Respond to every comment, even if just to acknowledge you have seen it. Make the requested changes promptly while the context is fresh.
Contributions That Are Not Code
If writing code feels too intimidating as a first step, there are valuable non-code contributions:
- Documentation fixes: Typos, unclear instructions, missing examples. Maintainers love documentation improvements.
- Bug reports: A well-written bug report with reproduction steps is a genuine contribution. Include the version, operating system, steps to reproduce, expected behaviour, and actual behaviour.
- Issue triage: Help maintainers by reproducing reported bugs, asking for clarification on vague issues, or identifying duplicates.
- Translation: Many projects need help translating documentation or UI strings.
- Testing: Download a release candidate and test it. Report what works and what does not.
These contributions are respected and appreciated. They are not lesser because they do not involve code. As someone who has maintained open source projects ↗, I can say that a thoughtful documentation improvement is often more valuable than a code change, because it helps every future contributor who follows.
Common Mistakes to Avoid
Do not submit a PR without reading the contributing guide. This is the most common way to frustrate a maintainer.
Do not claim an issue and then disappear. If you realise you cannot complete the work, comment on the issue to let others know.
Do not open a massive PR as your first contribution. Start with something small and self-contained. Build trust first.
Do not take rejection personally. Maintainers are volunteers with limited time. A rejected PR is feedback, not a judgement of your worth as a developer.
Building from Here
Your first contribution will feel slow and uncertain. That is completely normal. The second one will be faster, and by the third, the process will feel natural.
Over time, you may find a project that resonates with you. You will go from fixing typos to implementing features, from submitting PRs to reviewing them, and eventually from contributor to maintainer. If the journey from contributor to project leader interests you, the guide on maintaining an open source project covers the lessons learned along the way.
Open source is not just about code. It is a community of people building things together. Your first pull request is the invitation to join. The skills you develop, from writing clear commit messages to navigating code review, transfer directly to every professional development role you will ever hold.
Frequently asked questions
Do I need to be an experienced developer to contribute to open source?
No. Many open source projects need help with documentation, testing, bug triage, and small code fixes. These are genuine contributions that maintainers value. You do not need to be a senior engineer to make a meaningful impact.
How do I find beginner-friendly open source projects?

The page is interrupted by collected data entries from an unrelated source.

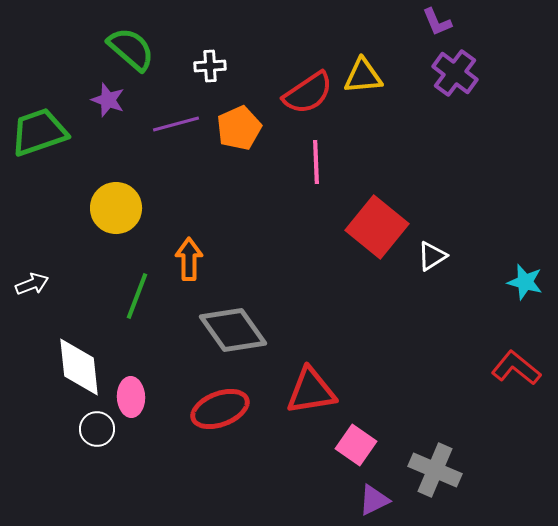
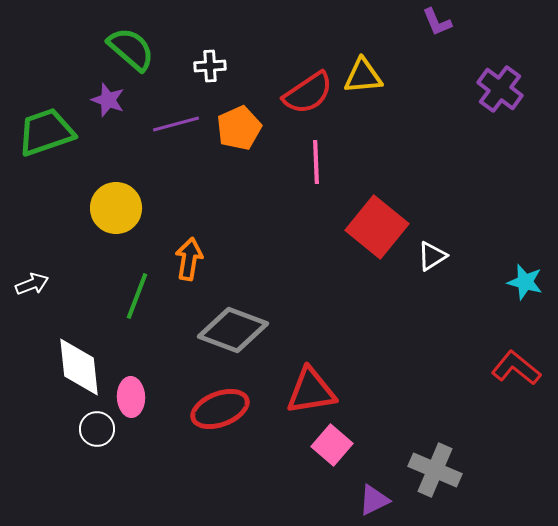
purple cross: moved 45 px right, 16 px down
green trapezoid: moved 7 px right
orange arrow: rotated 9 degrees clockwise
gray diamond: rotated 34 degrees counterclockwise
pink square: moved 24 px left; rotated 6 degrees clockwise
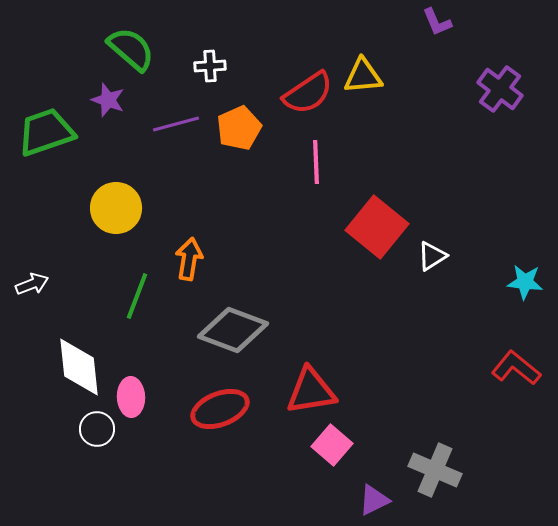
cyan star: rotated 9 degrees counterclockwise
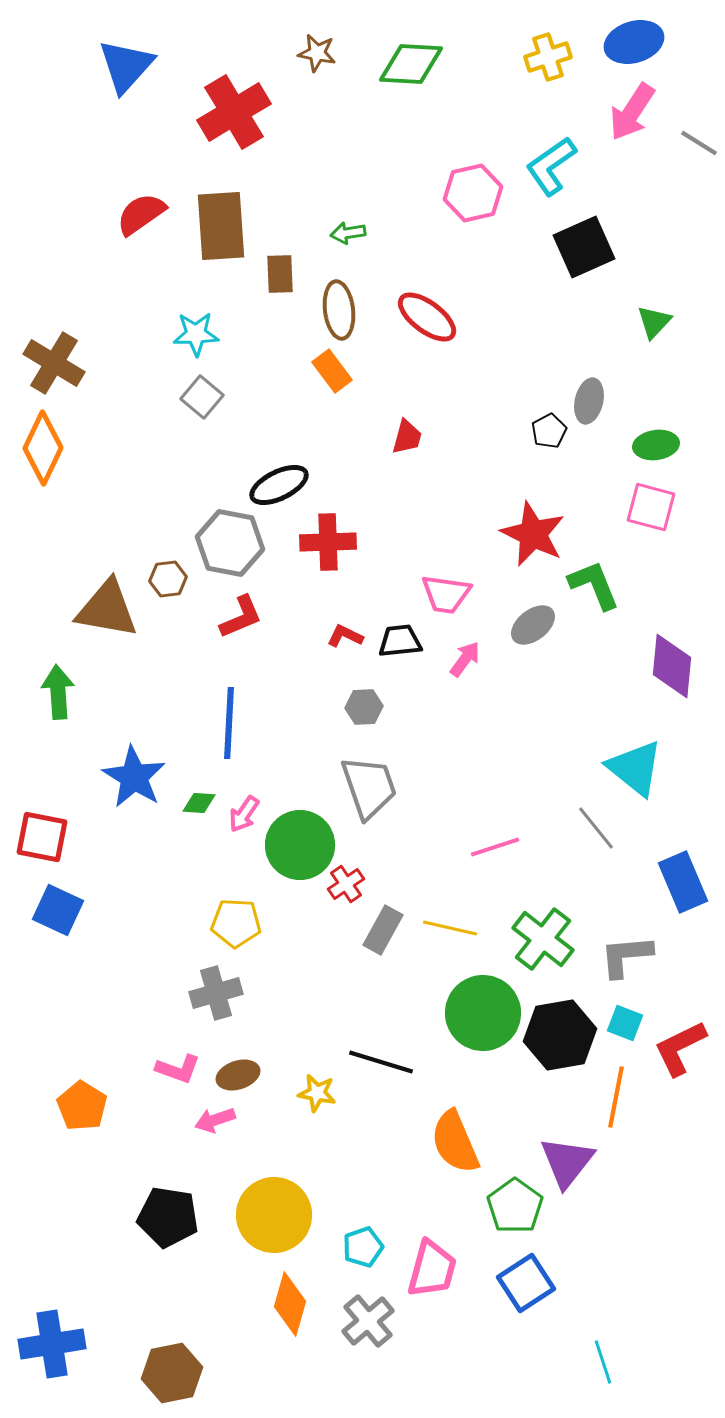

Look for repositories with labels like 'good first issue', 'help wanted', or 'beginner-friendly'. GitHub's Explore page, goodfirstissue.dev, and up-for-grabs.net all curate beginner-friendly issues. Also consider projects you already use, as your familiarity with the tool is an advantage.
What if my pull request gets rejected?
Rejection is normal and not personal. Maintainers may reject contributions for many reasons: the change does not align with the project's direction, the implementation approach is not what they had in mind, or the issue was already being worked on. Ask for feedback, learn from it, and try again.
How much time should I expect to spend on a first contribution?
Plan for a few hours spread across a couple of days. Setting up the development environment, understanding the codebase, making the change, and writing tests all take time. Your second contribution to the same project will be much faster.
Can open source contributions help me get a job?
Yes. Contributions demonstrate practical skills, collaboration ability, and initiative. They show you can work with real codebases, follow coding standards, and communicate through code review. Many hiring managers view open source contributions favourably.